Someone please strike me with a shovel and ask me why, oh why do I feel that I must finish reading books after I start them. Regardless of how awful the book is, regardless of how many cringes I make before I even get to page two, I have a masochistic compulsion to give every book I open a chance that it will improve, up to the very last page.
Is Elvis Alive? by Gail Brewer-Giorgio is my latest masochistic waste of a few days of living. This is one of my
twenty-year-old I’ll-get-around-to-it reads. I bought this book for a dollar at a remainder outlet and thought it would be a riot to read, yet never bothered with it for the past two decades.
It was a painful read. The author, realizing that her credibility is at stake for writing such a book, makes it known throughout the 220 pages that she is a serious, published journalist, and has conducted extensive research and had interviews with those close to the Presley inner circle. She then proceeds to make spelling errors throughout the book [1] and uses as her own research material such tabloid Presley biographies as Elvis by Albert Goldman, Elvis: What Happened? by Red West, Sonny West and Dave Hebler, and Are You Lonesome Tonight? by Lucy de Barbin and Dary Matera. Goldman’s book rates as the worst Presley biography in history, yet she quotes from it more than any other source.
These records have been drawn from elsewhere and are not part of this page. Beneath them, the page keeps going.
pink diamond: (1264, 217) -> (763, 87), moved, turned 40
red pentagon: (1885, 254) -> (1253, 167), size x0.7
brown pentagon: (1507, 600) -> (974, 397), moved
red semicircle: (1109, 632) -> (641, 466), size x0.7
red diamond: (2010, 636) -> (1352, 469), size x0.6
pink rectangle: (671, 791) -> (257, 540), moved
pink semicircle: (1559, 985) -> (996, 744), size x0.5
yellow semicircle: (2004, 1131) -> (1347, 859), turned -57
Brewer-Giorgio also has the extremely irritating habit of writing questions when none are required. For example (and man there are dozens of examples like these): “She asked if he had cancelled it?”; “He asked if he could send the manuscript to the New York office?”; “I don’t understand what you’re talking about?”. Annoying!
Do I really want to write an intelligent review on such a horrid book? Why would I want to waste my time trying to talk intelligently about a book that does not even deserve a thoughtful review? Why didn’t I trash it after the first few pages? I decided to read this piece of crap because I thought it would be a fluffy read, and I might get a laugh out of it. Let me tell you: by the end of 220 excruciatingly badly written pages, I wasn’t laughing. I don’t even want to relive what I read in order to write a book review. It was that awful.
Is Elvis alive? No, he’s dead!
[1] It’s for its; your for you’re; and confusing both there and their for they’re. Yeah–you’ve lost your credibility with spelling error number one.